Malaria is a disease caused by a parasite of plasmodium genus.Anopheles mosquito which serves as a vector.
Its transmission in Kenya varies with regions;
- Endemic-all year.eg coast and around L. Victoria.
- Seasonal-during rainfall. North and S.E Kenya
- Low risk-central Kenya
- Epidemic-outbreaks in Western highlands
Risk factors for severe disease.
- Women in their first and second pregnancy
- HIV/AIDS
- Visitors from areas of no or low malaria transmission
Clinical presentation
- Uncomplicated malaria
- Fever
- Chills and rigors
- Headache
- Muscle or joint pain
- Nausea and vomiting
- Preterm labour
- Complicated malaria
- Symptoms and signs of uncomplicated malaria plus :
- Confusion
- Drowsiness
- Coma
- Difficulty in breathing
- Pallor
- Jaundice
- Convulsions
- Dehydration
- Spontaneous bleeding
Investigations
- Bloodslide for malaria parasites
- Full hemogram- Anaemia
- Random blood sugar-low blood sugar
- Arterial blood gases-Metabollic acidosis
- Urea electrolytes and creatinine-acute renal failure
- Coagulation profile if coagulopathy.
Differential diagnosis
- Eclampsia
- Bacteremia
- Meningitis
- Viral illnesses
Management
If parasitological diagnosis delays or is absent, start treatment.
- Uncomplicated malaria
- First trimester – 7 days of oral quinine. Give AL if quinine not available.

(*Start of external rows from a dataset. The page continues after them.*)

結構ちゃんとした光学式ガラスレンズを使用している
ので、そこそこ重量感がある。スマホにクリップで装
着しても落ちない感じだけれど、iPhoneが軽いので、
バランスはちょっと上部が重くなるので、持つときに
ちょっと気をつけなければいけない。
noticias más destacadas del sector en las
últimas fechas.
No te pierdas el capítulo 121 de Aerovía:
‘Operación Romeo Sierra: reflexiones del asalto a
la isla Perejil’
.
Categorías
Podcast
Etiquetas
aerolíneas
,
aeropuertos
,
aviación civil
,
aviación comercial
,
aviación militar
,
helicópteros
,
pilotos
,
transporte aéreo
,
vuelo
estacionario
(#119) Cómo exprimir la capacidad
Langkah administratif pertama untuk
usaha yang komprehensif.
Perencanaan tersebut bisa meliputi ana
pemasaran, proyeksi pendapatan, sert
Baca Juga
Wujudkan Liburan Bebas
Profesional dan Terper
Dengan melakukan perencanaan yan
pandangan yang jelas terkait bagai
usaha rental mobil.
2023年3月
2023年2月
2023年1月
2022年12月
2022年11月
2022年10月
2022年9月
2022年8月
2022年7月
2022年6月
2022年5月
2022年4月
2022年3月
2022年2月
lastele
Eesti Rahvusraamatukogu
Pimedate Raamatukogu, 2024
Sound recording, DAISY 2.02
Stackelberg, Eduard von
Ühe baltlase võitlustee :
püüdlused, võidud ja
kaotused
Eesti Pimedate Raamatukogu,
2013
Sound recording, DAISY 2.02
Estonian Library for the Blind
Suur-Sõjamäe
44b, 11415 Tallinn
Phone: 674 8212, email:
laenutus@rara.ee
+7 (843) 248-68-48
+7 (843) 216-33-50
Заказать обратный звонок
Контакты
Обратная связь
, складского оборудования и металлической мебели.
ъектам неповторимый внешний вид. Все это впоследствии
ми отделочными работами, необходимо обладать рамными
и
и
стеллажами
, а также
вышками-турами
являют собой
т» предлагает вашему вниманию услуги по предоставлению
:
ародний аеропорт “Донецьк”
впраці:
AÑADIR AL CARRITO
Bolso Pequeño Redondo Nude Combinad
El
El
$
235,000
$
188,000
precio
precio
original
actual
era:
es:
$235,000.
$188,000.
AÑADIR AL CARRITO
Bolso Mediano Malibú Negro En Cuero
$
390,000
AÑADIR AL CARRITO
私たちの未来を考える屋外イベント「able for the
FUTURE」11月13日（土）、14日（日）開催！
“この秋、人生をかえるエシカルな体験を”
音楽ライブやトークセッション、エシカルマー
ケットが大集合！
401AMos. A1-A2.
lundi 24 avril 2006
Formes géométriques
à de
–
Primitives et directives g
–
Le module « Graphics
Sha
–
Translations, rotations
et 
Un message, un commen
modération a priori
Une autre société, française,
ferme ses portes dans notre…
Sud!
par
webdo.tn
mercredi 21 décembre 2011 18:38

- Second trimester and third – AL. quinine is an alternative
- Complicated malaria
The recommended medicine is parenteral artesunate. Artemether or quinine can be used if no artesunate.
- Artesunate is best given IV. However it can be given IM if no IV access. Loading dose = 2.4 mg/kg, followed by 1.2mg/kg at 12 and 24th hour then once daily till patient can feed.
- For quinine, give a loading dose of 20mg/kg diluted in 15ml/kg of 5% dextrose (max 500ml) to run over 4 hours. Give 10mg/kg diluted in 10ml/kg of 5% dextrose at hour 8 then 8 hourly till the patient can feed orally.
- Once oral feeds are tolerated give AL orally for 3 days.
If the level of consciousness is altered, administer antibiotics such as ceftriaxone.
- Supportive management
- Antipyretics
- Monitor and control blood sugar especially if on quinine
- Fetal monitoring
- Treat
Prevention
- Patient education encouraging the use of the preventive services.
- Intermittent preventive treatment for malaria in pregnancy (IPTp). Sulphadoxine 500mg and Pyrimethamine 25mg (SP) at an interval of at least a month and at least 3 doses during the pregnancy. Don’t give it to women already on cotrimoxazole
- Long lasting Insecticidal Nets.
- Prompt diagnosis and treatment of fever
Complications
- Anemia
- Increased risk of maternal illness and death
- Miscarriage,
- Stillbirth
- Low birth weight
- Neonatal death
- Complications of severe malaria –hypoglycaemia, acute renal failure, acute pulmonary edema, metabolic acidosis, shock, coagulopathy.